Figure 10-2: The DocParse.xml file maps file extensions to the PROGIDs of document parsers recognized by SharePoint Server.
It is important to understand how SharePoint Server parses metadata for documents that are associated with a content type. It may be the case that the content type associated with a document does not match the content types associated with the document library to which the document is being uploaded. This can happen if a document is checked out from one document library and then is uploaded to another one. Promoting and demoting a content type are explained as follows.
Promoting Promoting a content type onto a document library means that the content type is added to the collection of content types that the document library accepts.

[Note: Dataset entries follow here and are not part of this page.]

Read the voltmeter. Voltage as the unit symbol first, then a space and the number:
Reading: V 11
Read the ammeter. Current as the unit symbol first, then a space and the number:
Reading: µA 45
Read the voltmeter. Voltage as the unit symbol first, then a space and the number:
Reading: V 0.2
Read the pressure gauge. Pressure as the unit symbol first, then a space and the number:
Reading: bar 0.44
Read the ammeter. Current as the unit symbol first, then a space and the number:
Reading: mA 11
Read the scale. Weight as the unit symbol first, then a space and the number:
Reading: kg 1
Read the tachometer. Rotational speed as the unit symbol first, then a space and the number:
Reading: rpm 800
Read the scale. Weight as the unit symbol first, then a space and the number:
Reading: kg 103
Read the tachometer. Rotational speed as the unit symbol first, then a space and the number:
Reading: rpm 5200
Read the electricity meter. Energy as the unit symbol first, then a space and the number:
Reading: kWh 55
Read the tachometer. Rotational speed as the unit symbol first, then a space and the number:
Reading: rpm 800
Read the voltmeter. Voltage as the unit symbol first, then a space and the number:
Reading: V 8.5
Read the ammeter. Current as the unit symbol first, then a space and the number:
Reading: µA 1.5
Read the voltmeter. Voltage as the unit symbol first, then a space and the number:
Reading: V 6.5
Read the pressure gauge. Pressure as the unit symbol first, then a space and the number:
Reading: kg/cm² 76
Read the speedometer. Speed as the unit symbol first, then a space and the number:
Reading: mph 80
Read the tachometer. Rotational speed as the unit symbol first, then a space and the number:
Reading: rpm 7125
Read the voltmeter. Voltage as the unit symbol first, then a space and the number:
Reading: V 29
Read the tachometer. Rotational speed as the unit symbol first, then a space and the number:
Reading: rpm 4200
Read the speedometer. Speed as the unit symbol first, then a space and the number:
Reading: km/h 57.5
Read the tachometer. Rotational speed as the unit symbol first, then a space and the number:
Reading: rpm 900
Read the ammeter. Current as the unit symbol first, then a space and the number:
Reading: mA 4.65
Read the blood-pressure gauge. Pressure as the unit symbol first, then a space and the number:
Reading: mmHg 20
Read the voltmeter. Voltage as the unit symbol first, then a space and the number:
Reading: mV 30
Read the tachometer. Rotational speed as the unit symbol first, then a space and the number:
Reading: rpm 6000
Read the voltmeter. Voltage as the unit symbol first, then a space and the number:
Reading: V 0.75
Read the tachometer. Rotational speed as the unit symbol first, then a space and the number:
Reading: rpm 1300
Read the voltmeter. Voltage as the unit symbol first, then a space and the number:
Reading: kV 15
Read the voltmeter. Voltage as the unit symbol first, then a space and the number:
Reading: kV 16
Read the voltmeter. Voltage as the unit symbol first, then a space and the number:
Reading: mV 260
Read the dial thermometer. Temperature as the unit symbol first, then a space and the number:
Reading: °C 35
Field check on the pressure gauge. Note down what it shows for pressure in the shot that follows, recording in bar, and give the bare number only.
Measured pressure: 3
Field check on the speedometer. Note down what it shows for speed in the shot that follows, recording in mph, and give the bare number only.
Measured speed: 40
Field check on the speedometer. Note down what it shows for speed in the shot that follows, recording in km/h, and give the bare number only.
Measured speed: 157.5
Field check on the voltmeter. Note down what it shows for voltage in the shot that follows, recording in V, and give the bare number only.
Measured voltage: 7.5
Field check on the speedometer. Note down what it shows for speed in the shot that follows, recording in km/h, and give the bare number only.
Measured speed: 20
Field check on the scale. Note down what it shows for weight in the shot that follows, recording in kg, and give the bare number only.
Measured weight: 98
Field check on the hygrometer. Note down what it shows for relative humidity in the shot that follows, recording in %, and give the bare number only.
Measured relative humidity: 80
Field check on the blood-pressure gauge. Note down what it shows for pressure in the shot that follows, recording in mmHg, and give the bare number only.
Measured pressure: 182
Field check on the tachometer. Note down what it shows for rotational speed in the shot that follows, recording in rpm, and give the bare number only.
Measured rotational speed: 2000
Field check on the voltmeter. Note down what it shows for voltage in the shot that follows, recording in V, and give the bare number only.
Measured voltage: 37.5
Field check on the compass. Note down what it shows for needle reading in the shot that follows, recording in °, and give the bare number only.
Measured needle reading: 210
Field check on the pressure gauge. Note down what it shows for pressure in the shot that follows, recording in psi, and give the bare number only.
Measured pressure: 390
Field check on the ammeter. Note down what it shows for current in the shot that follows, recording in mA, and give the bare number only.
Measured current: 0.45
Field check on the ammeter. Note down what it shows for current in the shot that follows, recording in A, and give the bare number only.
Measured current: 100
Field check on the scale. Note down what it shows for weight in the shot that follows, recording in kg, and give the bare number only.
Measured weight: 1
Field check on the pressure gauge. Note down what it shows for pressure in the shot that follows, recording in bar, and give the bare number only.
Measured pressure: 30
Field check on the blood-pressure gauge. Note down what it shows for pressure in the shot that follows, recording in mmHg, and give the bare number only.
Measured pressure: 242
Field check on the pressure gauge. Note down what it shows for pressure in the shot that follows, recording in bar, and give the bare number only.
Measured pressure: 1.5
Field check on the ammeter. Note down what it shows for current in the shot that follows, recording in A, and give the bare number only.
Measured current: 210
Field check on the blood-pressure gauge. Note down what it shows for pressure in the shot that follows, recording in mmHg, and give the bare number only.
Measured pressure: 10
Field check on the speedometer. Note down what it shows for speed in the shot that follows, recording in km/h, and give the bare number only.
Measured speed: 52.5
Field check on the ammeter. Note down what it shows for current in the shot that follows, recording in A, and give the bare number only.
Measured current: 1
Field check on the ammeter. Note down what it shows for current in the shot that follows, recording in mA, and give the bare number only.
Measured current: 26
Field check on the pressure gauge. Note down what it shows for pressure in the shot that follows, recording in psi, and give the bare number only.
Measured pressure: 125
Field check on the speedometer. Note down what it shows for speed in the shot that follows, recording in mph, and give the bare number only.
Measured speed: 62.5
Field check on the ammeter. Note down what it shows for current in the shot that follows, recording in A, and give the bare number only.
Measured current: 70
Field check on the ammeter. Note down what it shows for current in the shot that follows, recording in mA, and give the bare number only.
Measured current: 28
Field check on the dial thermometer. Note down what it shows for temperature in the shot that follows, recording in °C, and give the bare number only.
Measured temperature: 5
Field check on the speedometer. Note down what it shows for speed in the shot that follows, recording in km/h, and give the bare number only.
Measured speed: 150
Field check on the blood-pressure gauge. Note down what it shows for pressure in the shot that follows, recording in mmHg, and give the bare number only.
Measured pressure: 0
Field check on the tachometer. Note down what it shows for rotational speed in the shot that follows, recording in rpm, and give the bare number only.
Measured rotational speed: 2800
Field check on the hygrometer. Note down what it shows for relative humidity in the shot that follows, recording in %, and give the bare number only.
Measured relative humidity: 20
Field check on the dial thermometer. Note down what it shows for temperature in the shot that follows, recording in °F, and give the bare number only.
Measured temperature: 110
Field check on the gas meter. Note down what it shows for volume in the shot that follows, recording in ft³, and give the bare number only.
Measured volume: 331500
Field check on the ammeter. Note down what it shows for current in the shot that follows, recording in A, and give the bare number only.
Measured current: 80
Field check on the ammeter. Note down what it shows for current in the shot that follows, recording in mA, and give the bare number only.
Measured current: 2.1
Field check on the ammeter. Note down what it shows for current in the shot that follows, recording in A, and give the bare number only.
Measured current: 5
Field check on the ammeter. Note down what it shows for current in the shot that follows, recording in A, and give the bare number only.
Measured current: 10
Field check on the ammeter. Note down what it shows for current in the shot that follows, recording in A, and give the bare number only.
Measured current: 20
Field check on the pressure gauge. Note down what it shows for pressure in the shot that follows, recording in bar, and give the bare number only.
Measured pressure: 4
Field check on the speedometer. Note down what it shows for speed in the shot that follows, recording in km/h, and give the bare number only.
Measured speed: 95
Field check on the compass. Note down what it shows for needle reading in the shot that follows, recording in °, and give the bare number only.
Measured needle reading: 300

Demoting Demoting a content type into a document means that the columns of the content type are added as metadata fields within the document properties.
The basic rule of thumb is that SharePoint Server never promotes the content type from a document onto a document library, but instead attempts to demote the content type from the document library into the document before it is uploaded. The rules governing this process are as follows:
If the document is not associated with any content type, then SharePoint Server demotes the default list content type into the document.
If the document is associated with a content type, then SharePoint Server checks whether that content type is already associated with the document library. If it is, then SharePoint Server demotes the designated content type from the list into the document. If the content type definition has changed since the creation of the document, the new fields are added to the document properties.
If the content type is not already associated with the document library, then SharePoint Server checks whether the document library allows any content type to be uploaded. If it does, then the content type is left intact within the document. If not, SharePoint Server demotes the default list content type into the document.